What is asked:
(a) Decide whether each statement agrees with the text on the senior chief petty officer rank, answering yes or no and quoting the deciding words. (i) In the Navy, test scores play no part in advancement to senior chief petty officer. (ii) The Coast Guard selects its senior chief petty officers once a year. (iii) Senior chief petty officer is the eighth of nine enlisted rates in the U.S. Navy and U.S. Coast Guard.
(b) Carry on the text on the senior chief petty officer rank from its last sentence.

Senior Chief Petty Officer (SCPO) is an enlisted rank in the navies of some countries.

United States

U.S. Coast Guardsenior chiefpetty officercollar device

U.S. Coast Guardsenior chiefpetty officerinsignia

Senior chiefpetty officercollar device

Senior chiefpetty officershoulderboard

Senior chiefpetty officerwith 12 yearsof service

Senior chiefpetty officerinsignia

Senior chief petty officer is the eighth of nine enlisted rates in the U.S. Navy and U.S. Coast Guard, just above chief petty officer and below master chief petty officer, and is a noncommissioned officer.  They are addressed as "Senior Chief" in most circumstances, or sometimes, less formally, as "Senior".

Advancement to senior chief petty officer is similar to that of chief petty officer. It carries requirements of time in service, superior evaluation scores, and peer review. In the Navy, it is the first promotion that is based entirely on proven leadership performance; test scores do not play a part. A chief petty officer can only advance to senior chief if a board of master chiefs approve, convened every year around March. Senior chief petty officers make up just 2.5% of the total enlisted force of the Navy and overall fall within the top 4% of the enlisted ranks.

In the Coast Guard, advancement to senior chief is similar to other advancements, in that candidates compete with other advancement-eligible chief petty officers.  Advancement-eligible chief petty officers are prioritized based on written examination scores, evaluations, award points, time in service, and time in grade.  Senior chief petty officers are then selected monthly from this prioritization list as positions become available.

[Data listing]
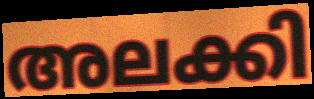
അലക്കി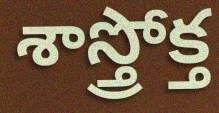
శాస్త్రోక్త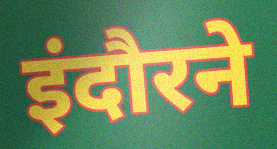
इंदौरनेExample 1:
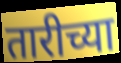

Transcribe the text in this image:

तारीच्या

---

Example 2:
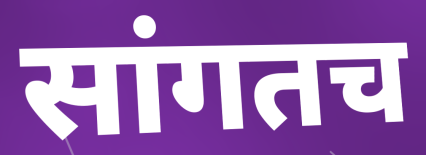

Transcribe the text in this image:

सांगतच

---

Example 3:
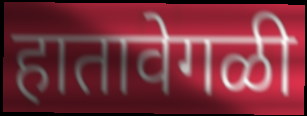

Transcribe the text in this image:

हातावेगळी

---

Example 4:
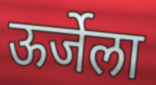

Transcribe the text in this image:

ऊर्जेला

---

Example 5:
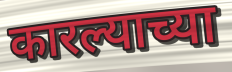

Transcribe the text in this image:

कारल्याच्याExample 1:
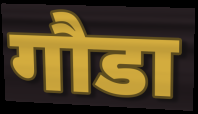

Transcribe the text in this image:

गौडा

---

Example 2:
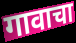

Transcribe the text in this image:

गावाचा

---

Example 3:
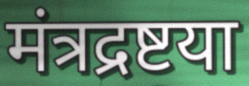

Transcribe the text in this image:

मंत्रद्रष्टया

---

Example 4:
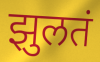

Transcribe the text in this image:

झुलतं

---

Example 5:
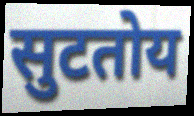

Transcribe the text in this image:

सुटतोय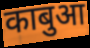
काबुआ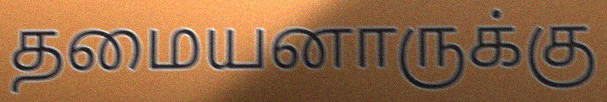
தமையனாருக்கு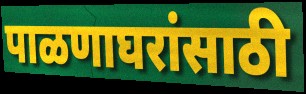
पाळणाघरांसाठीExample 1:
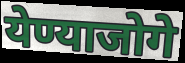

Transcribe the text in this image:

येण्याजोगे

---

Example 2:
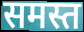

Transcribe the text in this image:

समस्त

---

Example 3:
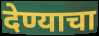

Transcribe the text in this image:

देण्याचा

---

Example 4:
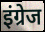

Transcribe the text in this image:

इंग्रेज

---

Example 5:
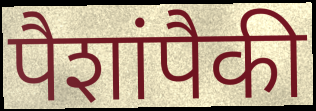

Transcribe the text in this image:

पैशांपैकीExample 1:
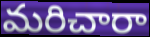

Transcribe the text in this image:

మరిచారా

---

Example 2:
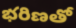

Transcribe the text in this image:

భరిణతో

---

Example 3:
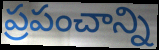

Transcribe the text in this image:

ప్రపంచాన్ని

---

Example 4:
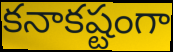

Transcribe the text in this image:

కనాకష్టంగా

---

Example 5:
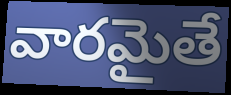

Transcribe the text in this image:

వారమైతేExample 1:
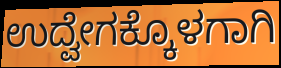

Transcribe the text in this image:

ಉದ್ವೇಗಕ್ಕೊಳಗಾಗಿ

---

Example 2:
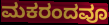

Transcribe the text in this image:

ಮಕರಂದವೂ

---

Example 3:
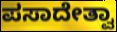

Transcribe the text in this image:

ಪಸಾದೇತ್ವಾ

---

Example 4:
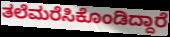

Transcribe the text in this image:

ತಲೆಮರೆಸಿಕೊಂಡಿದ್ದಾರೆ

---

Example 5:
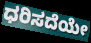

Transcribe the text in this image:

ಧರಿಸದೆಯೇ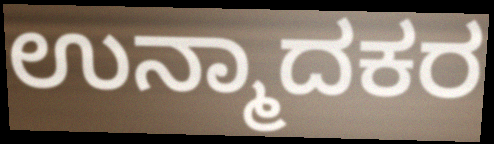
ಉನ್ಮಾದಕರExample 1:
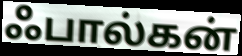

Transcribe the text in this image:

ஃபால்கன்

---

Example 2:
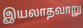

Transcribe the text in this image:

இயலாதவாறு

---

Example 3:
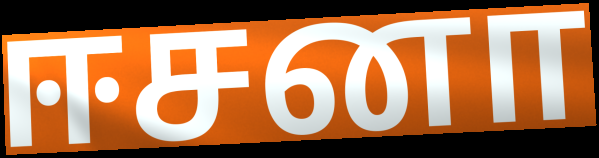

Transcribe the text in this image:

ஈசனா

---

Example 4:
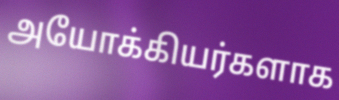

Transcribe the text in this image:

அயோக்கியர்களாக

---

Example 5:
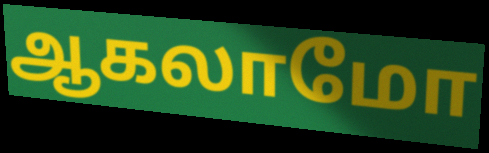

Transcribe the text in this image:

ஆகலாமோ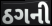
ઠગની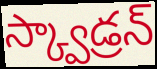
స్క్వాడ్రన్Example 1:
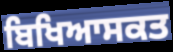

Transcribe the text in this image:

ਬਿਖਿਆਸਕਤ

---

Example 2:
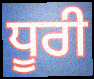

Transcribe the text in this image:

ਧੂਰੀ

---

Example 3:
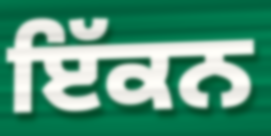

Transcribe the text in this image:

ਇੱਕਨ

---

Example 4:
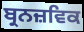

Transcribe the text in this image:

ਬ੍ਰਨਜ਼ਵਿਕ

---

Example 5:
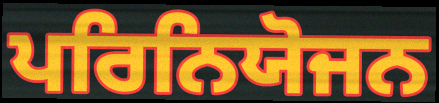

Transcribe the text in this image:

ਪਰਿਨਿਯੋਜਨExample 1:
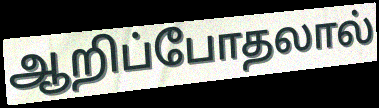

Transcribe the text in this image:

ஆறிப்போதலால்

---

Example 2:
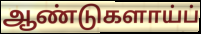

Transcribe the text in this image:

ஆண்டுகளாய்ப்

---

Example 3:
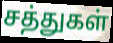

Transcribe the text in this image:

சத்துகள்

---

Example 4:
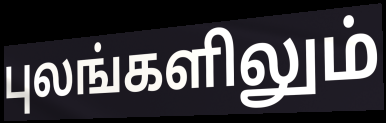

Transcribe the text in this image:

புலங்களிலும்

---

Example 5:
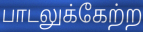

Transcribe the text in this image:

பாடலுக்கேற்றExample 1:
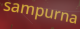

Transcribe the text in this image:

sampurna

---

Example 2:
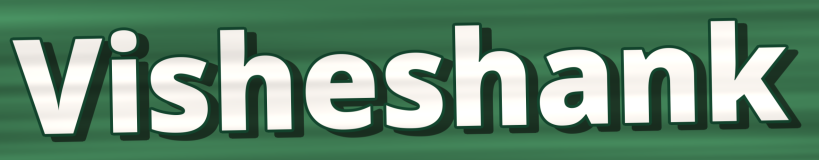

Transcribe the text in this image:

Visheshank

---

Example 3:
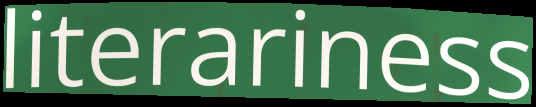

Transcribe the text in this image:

literariness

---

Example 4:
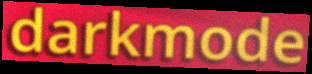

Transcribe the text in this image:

darkmode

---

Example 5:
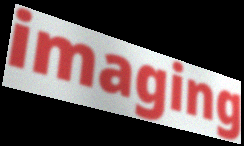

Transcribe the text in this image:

imagingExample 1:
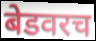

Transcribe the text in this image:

बेडवरच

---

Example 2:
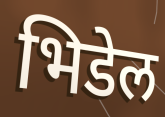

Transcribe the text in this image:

Responses per task:
(a)
(i) Yes: "test scores do not play a part."
(ii) No: "Senior chief petty officers are then selected monthly from this prioritization list as positions become available."
(iii) Yes: "Senior chief petty officer is the eighth of nine enlisted rates in the U.S. Navy and U.S. Coast Guard."

(b)
As do chief petty officers, senior chief petty officers take on more advanced leadership duties in their new paygrade. In the Navy, their khaki uniform continues to reflect their responsibility level: It is similar to an officer's uniform, but with different insignia.  (In the Coast Guard, petty officers, chief petty officers, warrant officers, and commissioned officers all wear similar uniforms.)

Like petty officers, every chief has both a rate (rank) and rating (job, similar to an MOS in other branches). A chief's full title is a combination of the two. Thus, a senior chief petty officer with the rating of machinist's mate would properly be called a senior chief machinist's mate, the abbreviation of which is MMCS.

Each rating has an official abbreviation, such as MM for machinist's mate, QM for quartermaster, and YN for yeoman.  The rating and the rate combined give the abbreviation of a senior chief's full title, such as BMCS for senior chief boatswain's mate. In the expanded form, the title of senior chief always precedes the rating. It is not uncommon practice to refer to a senior chief petty officer by this shorthand in all but the most formal correspondence (such as printing and inscription on awards).

The rating insignia for a senior chief is an eagle with spread wings above three chevrons. The chevrons are topped by a rocker that goes behind the eagle (or "crow", as it is commonly called). An inverted star (similar to the stars on the sleeves of line officers) is above the eagle. This is used on the dress blue uniform. On all other uniforms, the insignia used is the one that has become universally accepted as the symbol of the chief petty officer: a fouled (entwined in the anchor chain) gold anchor superimposed with a silver "USN" in the Navy or a silver shield in the Coast Guard. As in the dress blue insignia, the anchor is capped by an down-pointing star.

In the Navy, officers and chiefs are referred to as "khakis". This is a reference to the color of one of their most common uniforms and is a direct contrast to those in paygrades E-6 and below ("blueshirts").

Command senior chief petty officer

As of 2005 and after a pilot program taking place on three mine countermeasures ships, the Navy started appointing senior chiefs to command roles. Until this time, senior chiefs had a senior enlisted leadership role in the submarine force as chiefs of the boat. This new effort works to formalize leadership at the senior chief level. In July 2015, the rate was formally established as a rating. Before it had been a billet instead of a rating.

The USCG also has the grade of Command Senior Chief Petty Officer (Silver Badge).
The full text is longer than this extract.